Washington_Treasury Secretary Henry Paulson called Tuesday for an aggressive response to deal with an unfolding housing crisis that he said presents a significant risk to the economy.

In the administration's most detailed reaction to the steepest housing slump in 16 years, Paulson said that government and the financial industry should provide immediate help for homeowners trying to refinance current mortgages before they reset at much higher rates.

He also called for an overhaul of laws and regulations governing mortgage lending to halt abusive practices that contributed to the current crisis.

"Let me be clear, despite strong economic fundamentals, the housing decline is still unfolding and I view it as the most significant current risk to our economy," Paulson said in a speech delivered at Georgetown University's law school. "The longer housing prices remain stagnant or fall, the greater the penalty to our future economic growth."

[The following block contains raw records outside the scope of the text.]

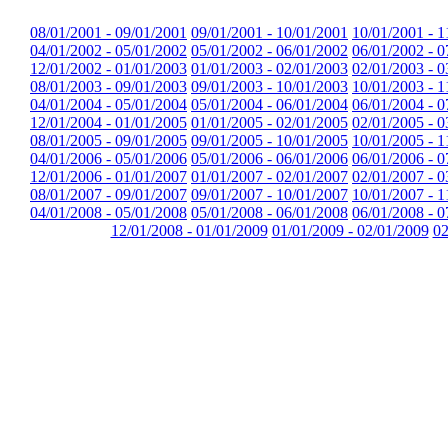
08/01/2001 - 09/01/2001
09/01/2001 - 10/01/2001
10/01/2001 - 1
04/01/2002 - 05/01/2002
05/01/2002 - 06/01/2002
06/01/2002 - 0
12/01/2002 - 01/01/2003
01/01/2003 - 02/01/2003
02/01/2003 - 0
08/01/2003 - 09/01/2003
09/01/2003 - 10/01/2003
10/01/2003 - 1
04/01/2004 - 05/01/2004
05/01/2004 - 06/01/2004
06/01/2004 - 0
12/01/2004 - 01/01/2005
01/01/2005 - 02/01/2005
02/01/2005 - 0
08/01/2005 - 09/01/2005
09/01/2005 - 10/01/2005
10/01/2005 - 1
04/01/2006 - 05/01/2006
05/01/2006 - 06/01/2006
06/01/2006 - 0
12/01/2006 - 01/01/2007
01/01/2007 - 02/01/2007
02/01/2007 - 0
08/01/2007 - 09/01/2007
09/01/2007 - 10/01/2007
10/01/2007 - 1
04/01/2008 - 05/01/2008
05/01/2008 - 06/01/2008
06/01/2008 - 0
12/01/2008 - 01/01/2009
01/01/2009 - 02/01/2009
02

In his most somber assessment of the crisis to date, Paulson said that the housing correction is "not ending as quickly" as it had appeared it would and that "it now looks like it will continue to adversely impact our economy, our capital markets and many homeowners for some time yet."

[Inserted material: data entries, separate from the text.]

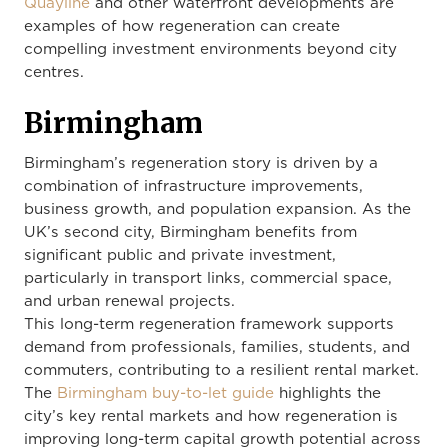
Quayline
and other waterfront developments are
examples of how regeneration can create
compelling investment environments beyond city
centres.
Birmingham
Birmingham’s regeneration story is driven by a
combination of infrastructure improvements,
business growth, and population expansion. As the
UK’s second city, Birmingham benefits from
significant public and private investment,
particularly in transport links, commercial space,
and urban renewal projects.
This long-term regeneration framework supports
demand from professionals, families, students, and
commuters, contributing to a resilient rental market.
The
Birmingham buy-to-let guide
highlights the
city’s key rental markets and how regeneration is
improving long-term capital growth potential across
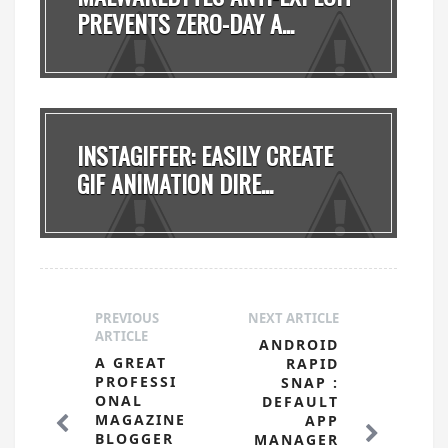
PREVENTS ZERO-DAY A...
INSTAGIFFER: EASILY CREATE
GIF ANIMATION DIRE...
PREVIOUS
NEXT ARTICLE
ARTICLE
ANDROID
A GREAT
RAPID
PROFESSI
SNAP :
ONAL
DEFAULT
MAGAZINE
APP
BLOGGER
MANAGER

Paulson spoke a day after officials from the nation's three biggest banks announced the creation of a fund with up to $100 billion in resources to buy troubled assets such as mortgage-backed securities.

Treasury Department officials participated in the behind-the-scenes discussions that led to creation of the fund, but no government resources have been pledged to the effort.

Paulson said that the government must balance the need to help homeowners stay in their homes against the threat that government action can encourage investors to make risky decisions in the future.

"We must help as many able homeowners as possible stay in their homes," Paulson said. "Foreclosures are costly and painful for homeowners."

But Paulson also stated, "When investors are relieved of the cost of bad decisions, they are more likely to repeat their mistakes. I have no interest in bailing out lenders or property speculators."